Lightyear has appointed Bonna Newman as its new CEO. She’s succeeding company founder Lex Hoefsloot, who’s shifting his focus to the longer-term potential of the Helmond-based automotive startup. With Marnix Borghouts, the new CEO will also find a new CFO at her side. The leadership change comes as the Amsterdam district court is concluding its investigation into the dealings of Lightyear’s management in the run-up to the bankruptcy.

Lightyear, which relaunched at the start of last year, initially didn’t want to give up the dream of its own solar car. Gradually, however, the focus shifted to producing solar roofs for other car manufacturers. It now aims to offer its on-board solar charging system technology to the entire passenger car market. Newman’s extensive network, knowledge and expertise in the solar and vehicle-integrated PV sector will be valuable for maximizing impact. The new CEO holds a PhD in physics from MIT and has worked throughout the PV sector for almost two decades, including at ECN and TNO.

Lightyear has appointed Bonna Newman and Marnix Borghouts as its new CEO and CFO, respectively. Credit: Lightyear

Borghouts started his career as an accountant at KPMG. The new CFO is an operational finance executive with over thirty years of global experience in a variety of industries. According to Lightyear, he has a track record on growth and turnaround, compliance and delivering trust to both external and internal stakeholders, bringing in-depth and hands-on skills for growth, corporate finance and strategy.

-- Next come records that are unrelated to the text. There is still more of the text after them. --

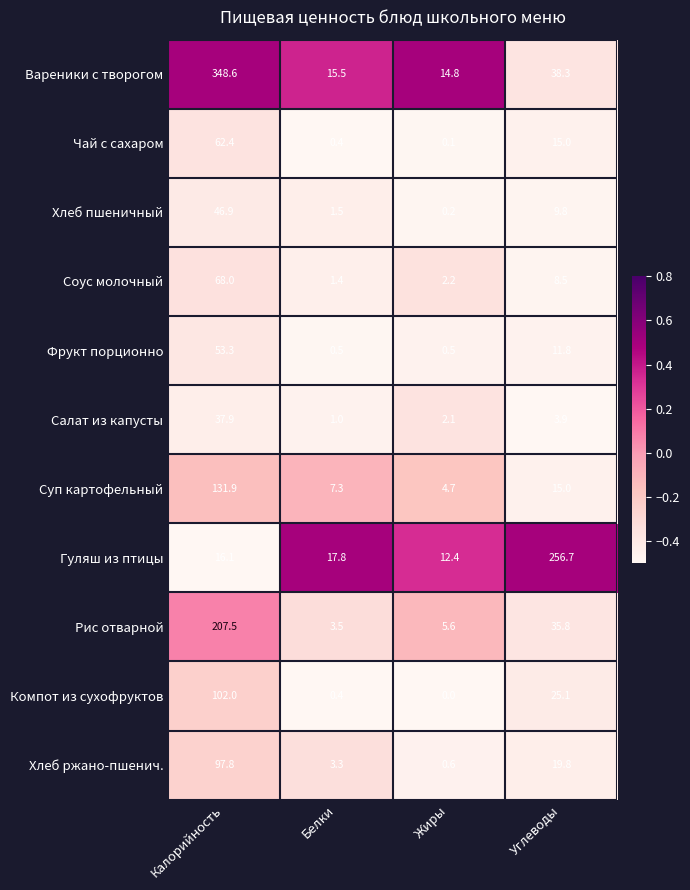

How many distinct data groups are displayed?

11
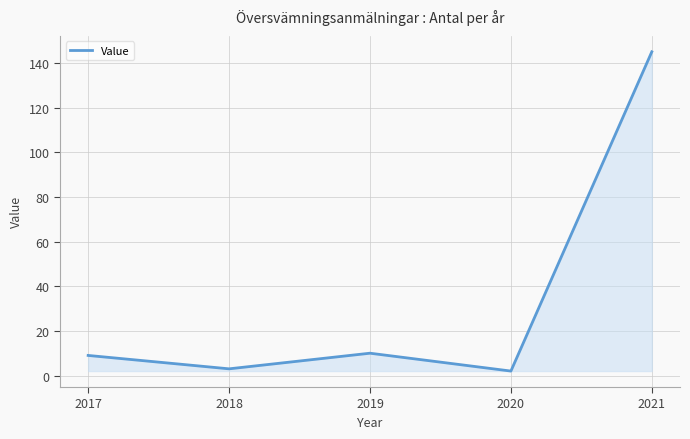

What is the difference between the maximum and minimum values?

143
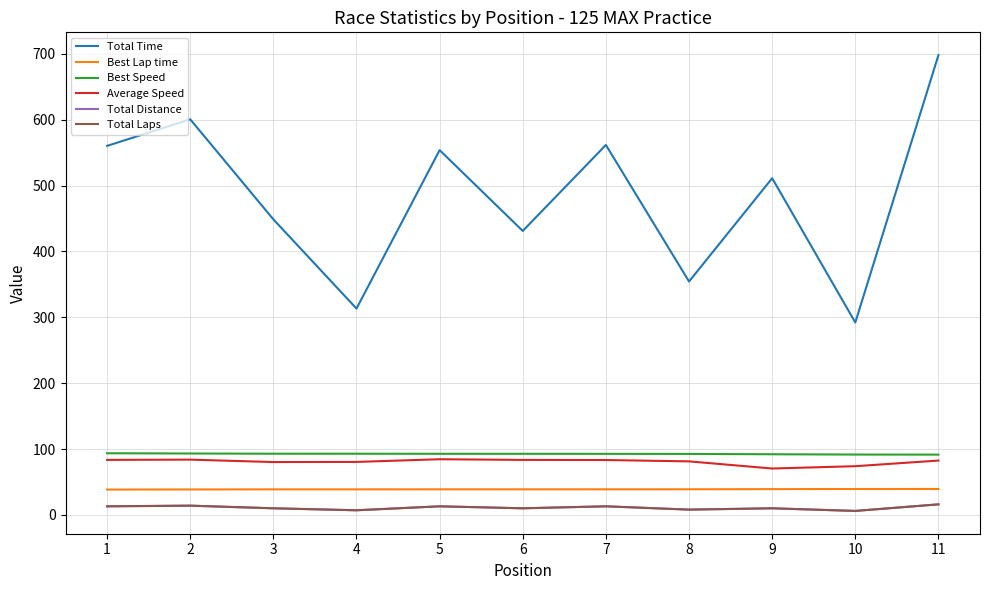

Read the Total Distance value at 1.

13.0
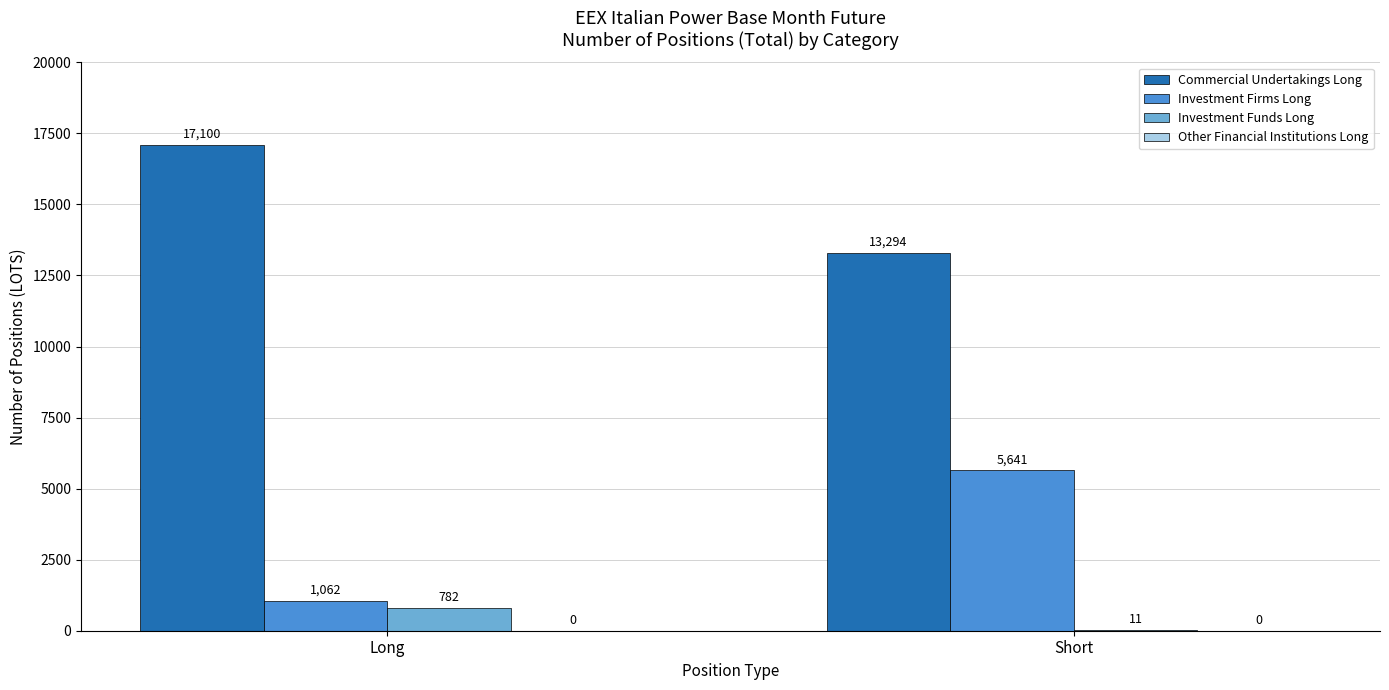

At which category is the sum across all series the highest?

Short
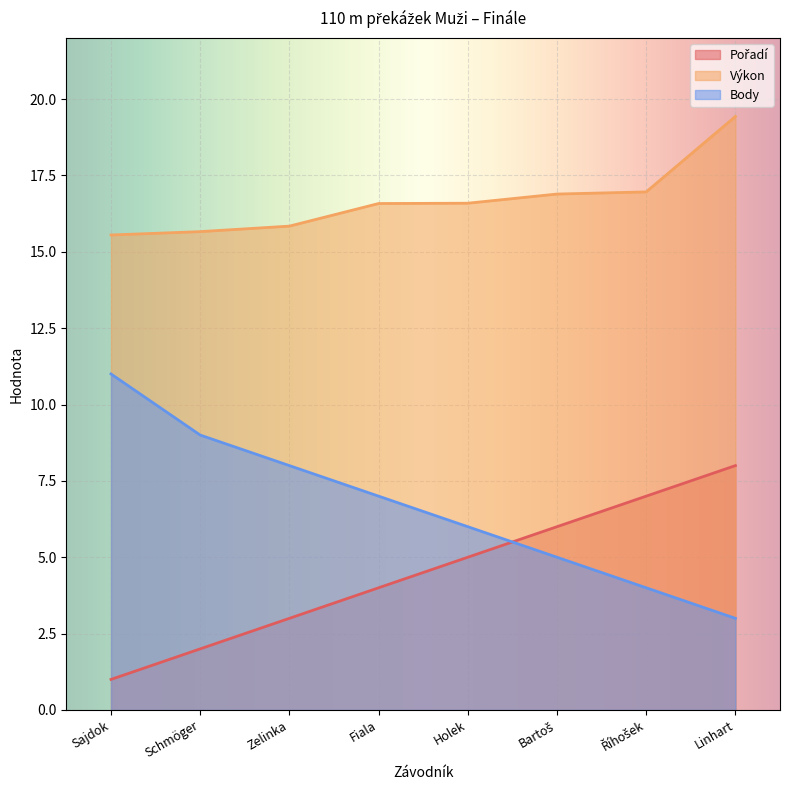

At which category does the chart reach its peak across all series?

Linhart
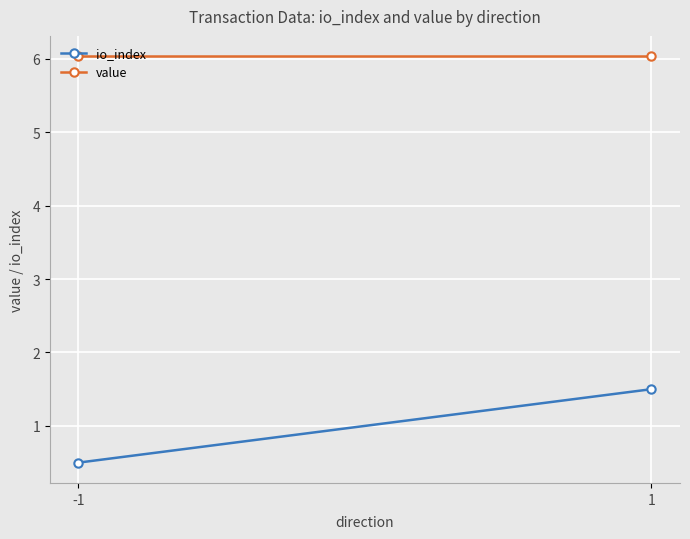

What is the value of the value point at the 2nd from the left?

6.0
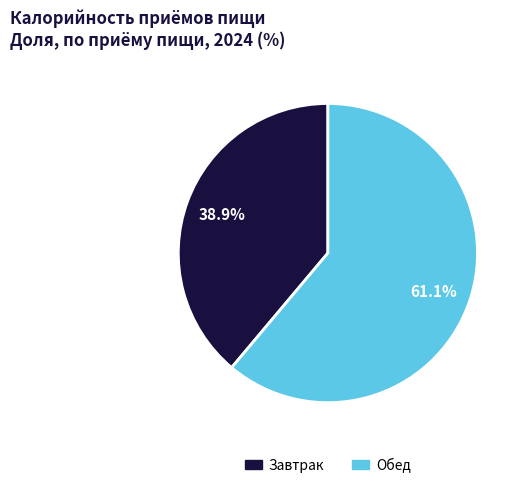

What percentage is the Завтрак slice, to the nearest percent?

39%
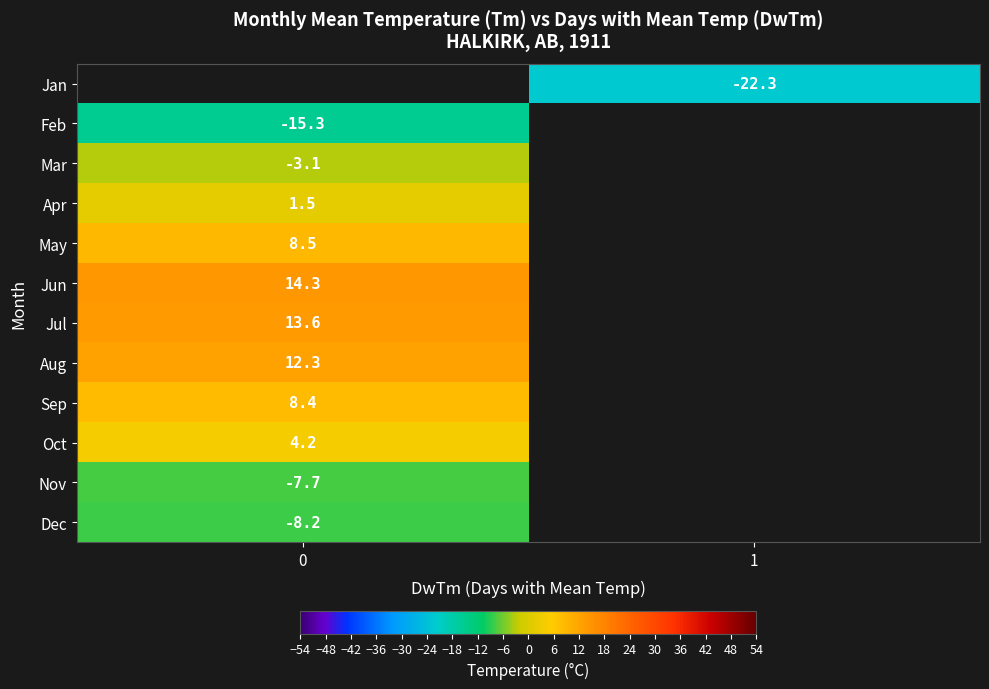

List the labels in order of row_0 value, largest first.

0, 1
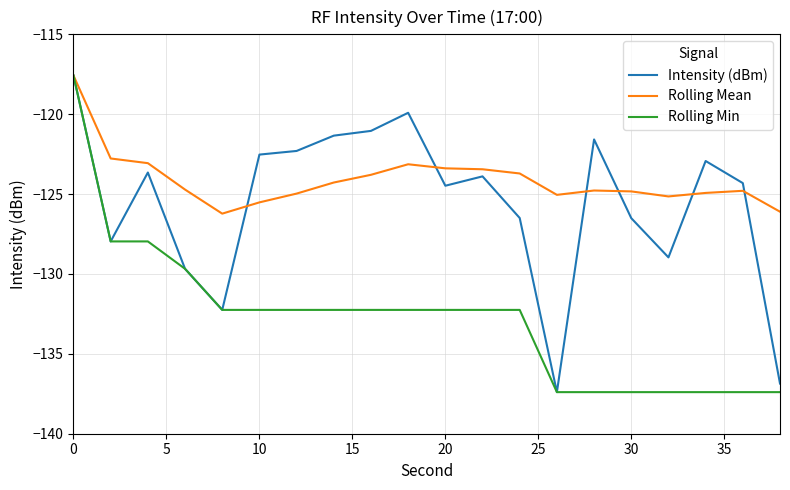

What is the minimum value for Intensity (dBm)?

-137.4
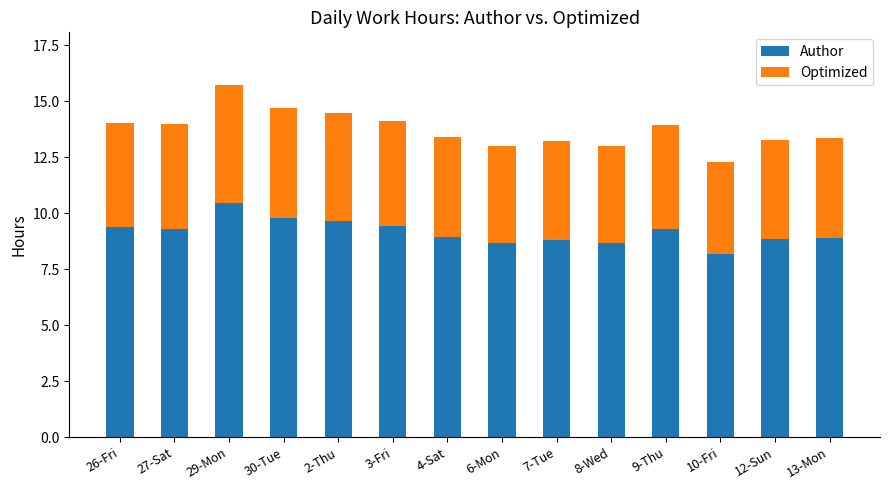

What is the total value across all series at 10-Fri?

12.3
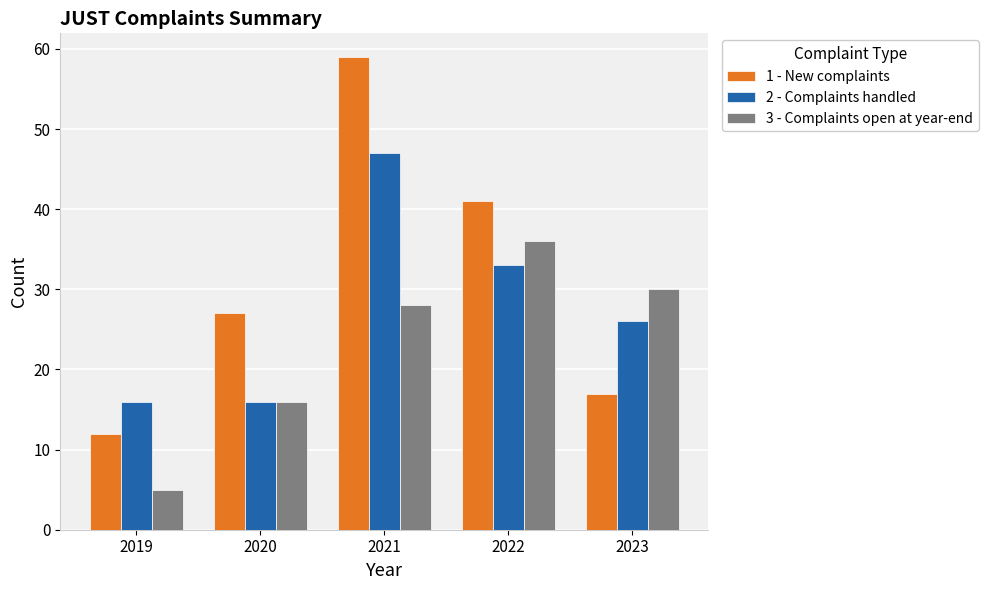

Are the bars horizontal?

No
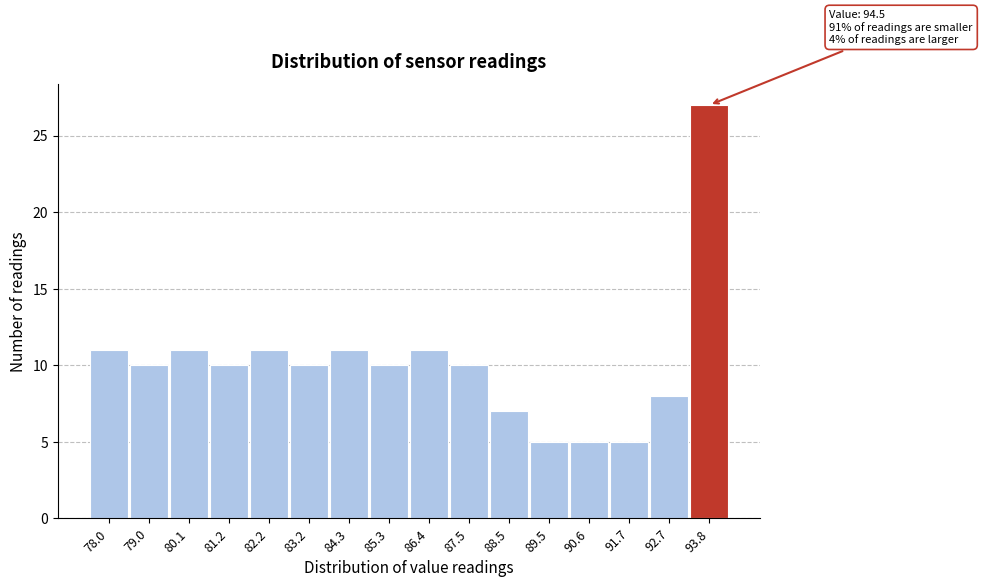

Reading left to right, transcribe all the data shown in this chart.

11	10	11	10	11	10	11	10	11	10	7	5	5	5	8	27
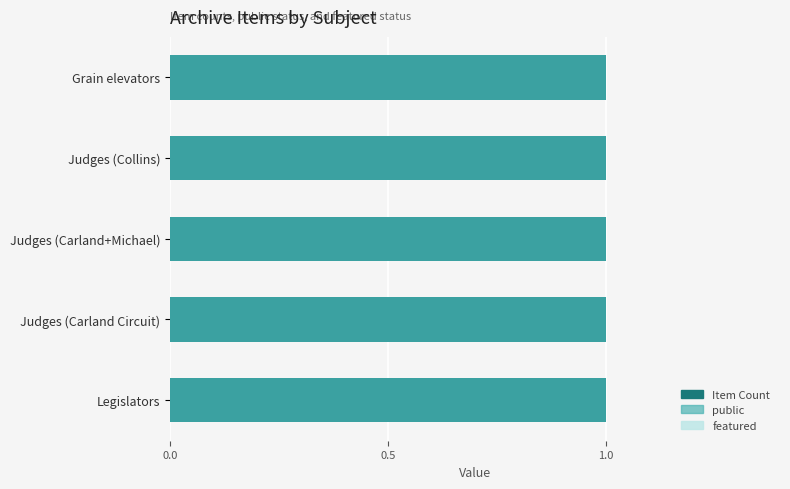

Between Judges (Collins) and Legislators, which series saw the biggest shift?

Item Count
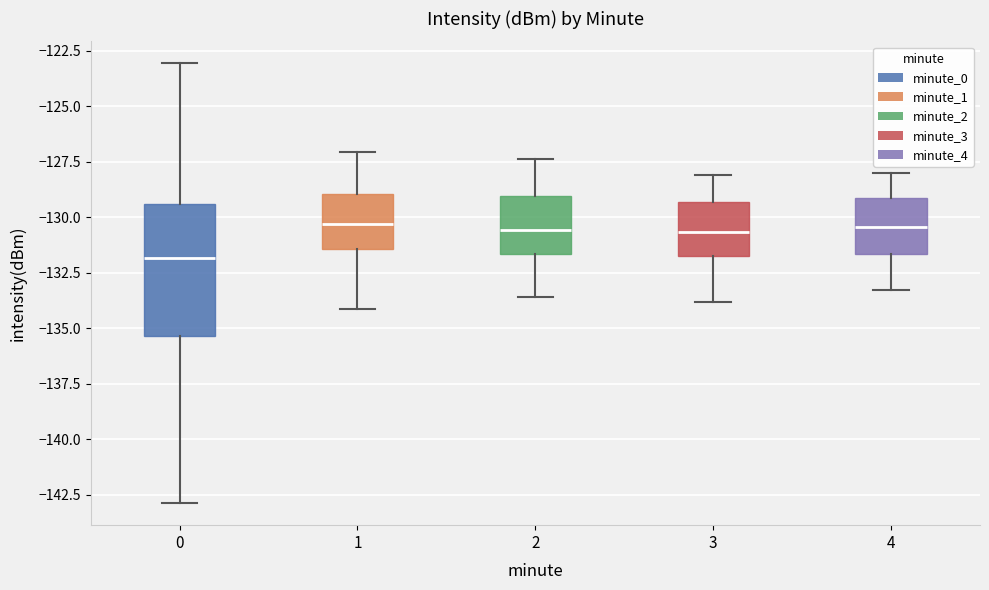

Reading left to right, read every box against the y-axis: the position of its median line, the range the box covers, and the ends of its whiskers. The values are not printed on the chart, so give them approximately, as read against the axis.

0: median -132.0, box -135.5 to -129.5, whiskers -143.0 to -123.0
1: median -130.5, box -131.5 to -129.0, whiskers -134.0 to -127.0
2: median -130.5, box -131.5 to -129.0, whiskers -133.5 to -127.5
3: median -130.5, box -131.5 to -129.5, whiskers -134.0 to -128.0
4: median -130.5, box -131.5 to -129.0, whiskers -133.5 to -128.0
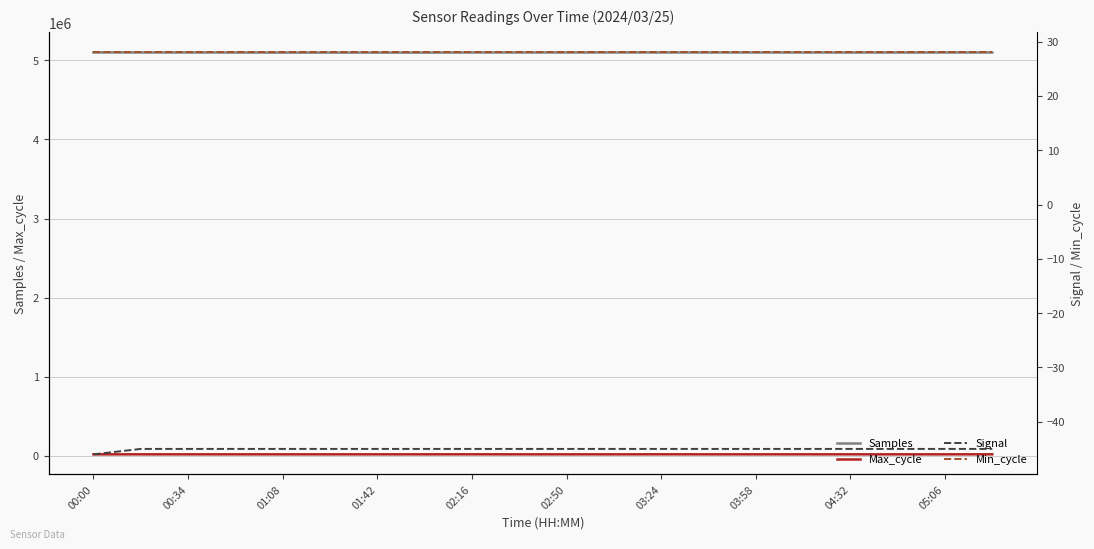

Reading right to left, list all the values displayed in this chart.

Samples: 5099069	5099124	5098943	5098997	5099072	5099333	5099510	5099461	5099711	5099296	5099176	5099342	5097955	5098178	5098329	5098166	5098843	5099162	5099325	5099785
Max_cycle: 20356	19957	19908	19931	19955	19908	19931	20363	19908	19908	19927	20258	19934	19908	19908	19912	19959	19926	20019	19914
Signal: -45	-45	-45	-45	-45	-45	-45	-45	-45	-45	-45	-45	-45	-45	-45	-45	-45	-45	-45	-46
Min_cycle: 28	28	28	28	28	28	28	28	28	28	28	28	28	28	28	28	28	28	28	28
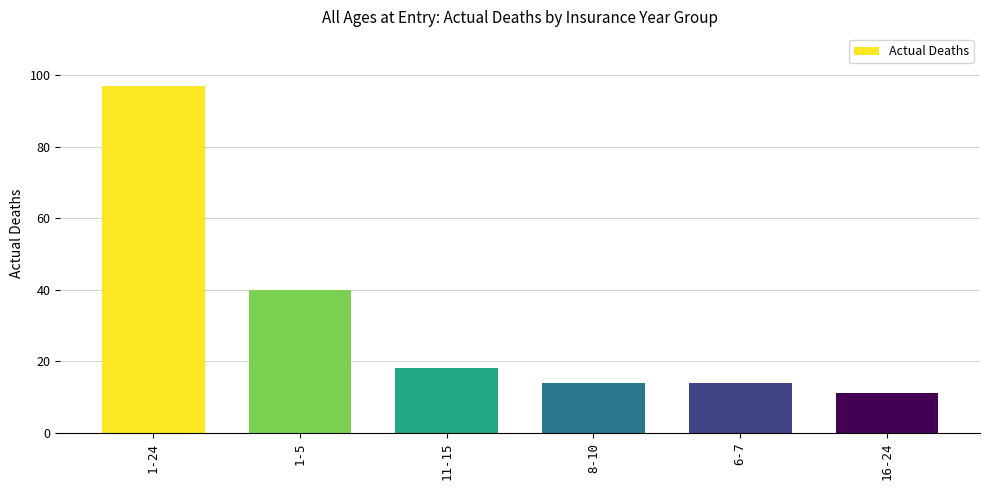

True or false: the data shows 40 at 1-5.

True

“I have great confidence in Bonna’s and Marnix’s leadership. Their combined skillset is exactly what the company needs right now,” comments Hoefsloot. “As Lightyear is becoming more mature and shifts toward scaling of the on-board solar technology, my skills are best put to use in a different role within the company. I will focus on getting more of our automotive technology IP stack onto the market and find the right partners to execute on the commercial potential of the Lightyear vehicle.”

The investigation into the pre-bankruptcy dealings was requested by Maarten van Ingen, one of the court-appointed trustees. In particular, he’s seeking clarity on whether Lightyear acted responsibly regarding the spending of an 180-million-euro investment, partly originating from public funds. The verdict is expected te come in on 18 January.